|I planted a Red Twig Dogwood last year. It is a Cornus baileyi, supposed to be a rapid grower reaching 10'H x10'W.
This spring I cut it back to approximately 6". Is the 10' height what it would ultimately reach if it was not cut back? By cutting back in the spring am I limiting the height of growth in a season? If so, what height and width can I expect?
|With a new plant, I would expect it to reach about four feet this year after a hard winter pruning as a guesstimate.

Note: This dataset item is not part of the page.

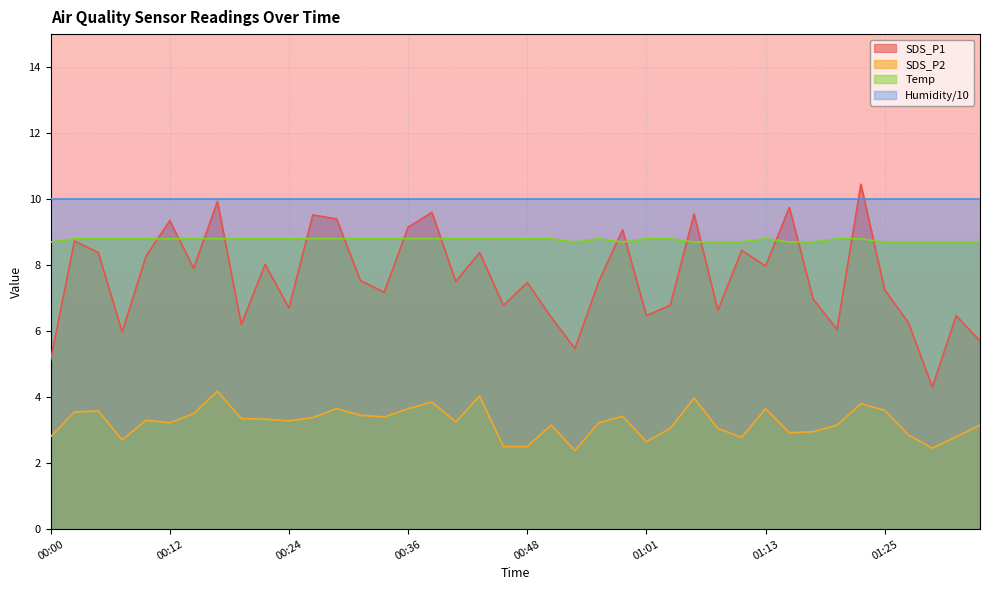

Rank the series by their average value, from lowest to highest.

SDS_P2, SDS_P1, Temp, Humidity/10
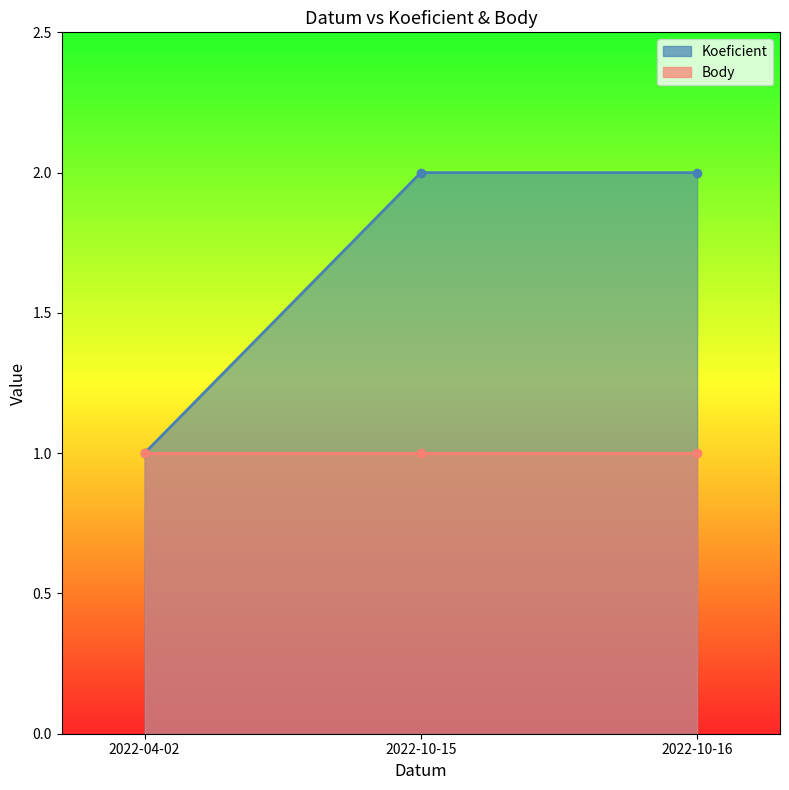

How many values are below 2?

1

At maturity, this is a large shrub and can reach the size you were expecting. If you cut it back very hard every winter, it will need to regenerate each year and this will limit its size each season at least in the early years. As the plant matures and the root system increases, it will regrow faster each season and consequently also be able to increase its overall size from year to year, but you will have that waiting period each summer between the cutting and the months until it gets big again.
The trimming stimulates new twig growth and thus enhances coloration since it is best in new twigs. If you need a large plant in that location, try trimming just a portion of the stems back each winter. By removing say a third of the plant each year (cut some of the oldest stems off short) you will always have some colorful newer stems and retain the bulk of the plant at the same time.
If the coloring is not important to you, allow the shrub to grow and just thin it every few years to remove crowded growth (cut out a few of the oldest stems at the base) and of course, routinely remove any dead or diseased wood.
I hope this helps you decide what to do.